In the ongoing battle against new coronavirus variants, the masks that we use are a key line of defence that can be quickly improved. Increasingly, there are recommendations to switch the regular cloth masks for an FFP2 one; in some places this is even required.
Since the last Consultative Committee on 6 January, supermarkets, pharmacies and DIY stores have seen a sharp increase in demand for FFP2 masks – as the GEMS experts recommended wearing them for use on public transport.
Are FFP2 masks better than cloth ones?
Yes, FFP2 masks provide a better layer of protection and capture 94% of particles. An FFP2 mask is made of material that is better at filtering particles from the air, both when breathing in and out, meaning you protect both yourself and others when wearing it.
In December, the German Max Planck Institute for Dynamics and Self-Organisation published the results of a study on the importance of wearing a mask. It showed that if someone who is not wearing a face mask is three metres away from an infected person indoors who is also not wearing a mask, they are almost 100% certain to be infected after 20 minutes.
Yet if both wear a surgical mask, the probability of disease transmission drops to 10% after 20 minutes.
Strikingly, FFP2 masks are hugely more effective than standard surgical masks. In the above scenario, the chance of infection after 20 minutes would drop to 1 in 1,000 (0.1%) provided that both were wearing the FFP2 masks correctly. Even if the FFP2 masks fit poorly, the chance is still only 4 in 1,000 (0.4%).
While the study pre-dates Omicron, the new variant only increases the reasons to switch, professor of infectious diseases at UZ Gent and member of GEMS expert group Steven Callens said on Flemish radio. “It is an assumption, but because this variant settles mainly in the nose and throat, it would also be much more infectious. Surgical masks are fine, but FFP2 masks give extra safety.”
Where should you wear FFP2 masks?
At the Consultative Committee just before Christmas, the Government issued a recommendation for vulnerable people (the elderly and people with an underlying condition) to wear an FFP2 mask.
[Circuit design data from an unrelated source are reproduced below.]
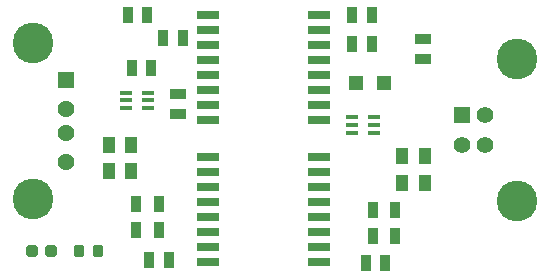
<source format=gbr>
%TF.GenerationSoftware,KiCad,Pcbnew,9.0.0*%
%TF.CreationDate,2025-03-18T13:10:11-04:00*%
%TF.ProjectId,Tarea_2_Aislador_USB,54617265-615f-4325-9f41-69736c61646f,rev?*%
%TF.SameCoordinates,Original*%
%TF.FileFunction,Soldermask,Top*%
%TF.FilePolarity,Negative*%
%FSLAX46Y46*%
G04 Gerber Fmt 4.6, Leading zero omitted, Abs format (unit mm)*
G04 Created by KiCad (PCBNEW 9.0.0) date 2025-03-18 13:10:11*
%MOMM*%
%LPD*%
G01*
G04 APERTURE LIST*
G04 Aperture macros list*
%AMRoundRect*
0 Rectangle with rounded corners*
0 $1 Rounding radius*
0 $2 $3 $4 $5 $6 $7 $8 $9 X,Y pos of 4 corners*
0 Add a 4 corners polygon primitive as box body*
4,1,4,$2,$3,$4,$5,$6,$7,$8,$9,$2,$3,0*
0 Add four circle primitives for the rounded corners*
1,1,$1+$1,$2,$3*
1,1,$1+$1,$4,$5*
1,1,$1+$1,$6,$7*
1,1,$1+$1,$8,$9*
0 Add four rect primitives between the rounded corners*
20,1,$1+$1,$2,$3,$4,$5,0*
20,1,$1+$1,$4,$5,$6,$7,0*
20,1,$1+$1,$6,$7,$8,$9,0*
20,1,$1+$1,$8,$9,$2,$3,0*%
G04 Aperture macros list end*
%ADD10R,0.950000X1.400000*%
%ADD11R,0.970000X1.470000*%
%ADD12R,1.050000X1.400000*%
%ADD13RoundRect,0.219000X0.219000X0.294000X-0.219000X0.294000X-0.219000X-0.294000X0.219000X-0.294000X0*%
%ADD14R,1.925000X0.650000*%
%ADD15R,1.050000X0.400000*%
%ADD16R,1.470000X0.970000*%
%ADD17RoundRect,0.239000X-0.239000X-0.274000X0.239000X-0.274000X0.239000X0.274000X-0.239000X0.274000X0*%
%ADD18R,1.400000X1.400000*%
%ADD19C,1.400000*%
%ADD20C,3.450000*%
%ADD21R,1.431000X1.431000*%
%ADD22C,1.431000*%
%ADD23R,1.150000X1.150000*%
G04 APERTURE END LIST*
D10*
%TO.C,R7*%
X139250000Y-85250000D03*
X141150000Y-85250000D03*
%TD*%
D11*
%TO.C,C5*%
X122000000Y-87250000D03*
X120340000Y-87250000D03*
%TD*%
D12*
%TO.C,R8*%
X143650000Y-80750000D03*
X141750000Y-80750000D03*
%TD*%
D13*
%TO.C,R10*%
X116000000Y-86500000D03*
X114360000Y-86500000D03*
%TD*%
D11*
%TO.C,C7*%
X137500000Y-66500000D03*
X139160000Y-66500000D03*
%TD*%
%TO.C,C8*%
X137500000Y-69000000D03*
X139160000Y-69000000D03*
%TD*%
D12*
%TO.C,R2*%
X118800000Y-77500000D03*
X116900000Y-77500000D03*
%TD*%
%TO.C,R1*%
X118800000Y-79750000D03*
X116900000Y-79750000D03*
%TD*%
D14*
%TO.C,IC3*%
X125288000Y-78555000D03*
X125288000Y-79825000D03*
X125288000Y-81095000D03*
X125288000Y-82365000D03*
X125288000Y-83635000D03*
X125288000Y-84905000D03*
X125288000Y-86175000D03*
X125288000Y-87445000D03*
X134712000Y-87445000D03*
X134712000Y-86175000D03*
X134712000Y-84905000D03*
X134712000Y-83635000D03*
X134712000Y-82365000D03*
X134712000Y-81095000D03*
X134712000Y-79825000D03*
X134712000Y-78555000D03*
%TD*%
D15*
%TO.C,IC1*%
X120250000Y-74400000D03*
X120250000Y-73750000D03*
X120250000Y-73100000D03*
X118350000Y-73100000D03*
X118350000Y-73750000D03*
X118350000Y-74400000D03*
%TD*%
D12*
%TO.C,R9*%
X143650000Y-78500000D03*
X141750000Y-78500000D03*
%TD*%
D10*
%TO.C,R4*%
X119250000Y-84750000D03*
X121150000Y-84750000D03*
%TD*%
D16*
%TO.C,C4*%
X122750000Y-73250000D03*
X122750000Y-74910000D03*
%TD*%
D11*
%TO.C,C1*%
X120160000Y-66500000D03*
X118500000Y-66500000D03*
%TD*%
D17*
%TO.C,D1*%
X110420000Y-86500000D03*
X112000000Y-86500000D03*
%TD*%
D18*
%TO.C,J2*%
X146800000Y-75020000D03*
D19*
X146800000Y-77520000D03*
X148800000Y-77520000D03*
X148800000Y-75020000D03*
D20*
X151500000Y-70250000D03*
X151500000Y-82290000D03*
%TD*%
D21*
%TO.C,J1*%
X113250000Y-72000000D03*
D22*
X113250000Y-74500000D03*
X113250000Y-76500000D03*
X113250000Y-79000000D03*
D20*
X110540000Y-68930000D03*
X110540000Y-82070000D03*
%TD*%
D11*
%TO.C,C6*%
X140330000Y-87500000D03*
X138670000Y-87500000D03*
%TD*%
%TO.C,C3*%
X120500000Y-71000000D03*
X118840000Y-71000000D03*
%TD*%
D14*
%TO.C,IC2*%
X125288000Y-66505000D03*
X125288000Y-67775000D03*
X125288000Y-69045000D03*
X125288000Y-70315000D03*
X125288000Y-71585000D03*
X125288000Y-72855000D03*
X125288000Y-74125000D03*
X125288000Y-75395000D03*
X134712000Y-75395000D03*
X134712000Y-74125000D03*
X134712000Y-72855000D03*
X134712000Y-71585000D03*
X134712000Y-70315000D03*
X134712000Y-69045000D03*
X134712000Y-67775000D03*
X134712000Y-66505000D03*
%TD*%
D16*
%TO.C,C9*%
X143500000Y-70250000D03*
X143500000Y-68590000D03*
%TD*%
D23*
%TO.C,R5*%
X137825000Y-72250000D03*
X140175000Y-72250000D03*
%TD*%
D10*
%TO.C,R6*%
X139250000Y-83050000D03*
X141150000Y-83050000D03*
%TD*%
%TO.C,R3*%
X119250000Y-82500000D03*
X121150000Y-82500000D03*
%TD*%
D15*
%TO.C,IC4*%
X137500000Y-75200000D03*
X137500000Y-75850000D03*
X137500000Y-76500000D03*
X139400000Y-76500000D03*
X139400000Y-75850000D03*
X139400000Y-75200000D03*
%TD*%
D11*
%TO.C,C2*%
X123160000Y-68500000D03*
X121500000Y-68500000D03*
%TD*%
M02*

</source>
The GEMS experts, however, also recommend the masks for carers, people working in contact-intensive jobs where teleworking is not possible, and on public transport.
Now that the quarantine rules for those who have had a high-risk contact have been relaxed, virologist Steven Van Gucht also recommended FFP2 masks as a precaution for people who can leave quarantine early.
Most universities in Belgium also require students to wear an FFP2 mask when taking an oral exam, and people visiting residential care centres in Flanders are also required to wear one.
How do you wear an FFP2 mask correctly?
Check if the mask has a CE label to guarantee its quality, make sure that the mask’s bridge of the nose properly follows the shape of your own nose, and tighten the elastic bands properly, consumer protection organisation Test-Achats stressed. “If the mask breathes with you, in other words if it contracts when you breathe in and fills with air when you breathe out, then your mask fits correctly.”
Because they are tighter around your face, they are also slightly less comfortable to wear, especially for longer periods of time, but it is worth the effort, Van Gucht said in a press conference last week.
Van Gucht stressed the importance of not buying a mask with an exhaust valve (mainly found in DIY shops). “Then you release the air you exhale unfiltered. Even with the mask, you can still infect people.”
Facial hair can also reduce the efficacity of masks, stopping them from fitting correctly: “A beard often reduces the fit of the mask and allows air to escape from the edges,” Van Gucht said. “Better to shave it off.”
Moreover, the masks have a reduced lifespan and are best used for a maximum of two days. If the weather is humid, the mask will quickly get wet and protect less.
Where do you get them? And what do they cost?
FFP2 masks can be found at (online) pharmacies, some supermarkets and in DIY shops. Prices vary depending on the brand and the quantity bought, but they are generally no more than €3.50 per mask and in most cases much less.
“Production capacity has increased considerably during the coronavirus crisis,” Callens said on Flemish radio. “That is why the price has already gone down and why they have become more available. In principle, you should have no problems getting hold of them.”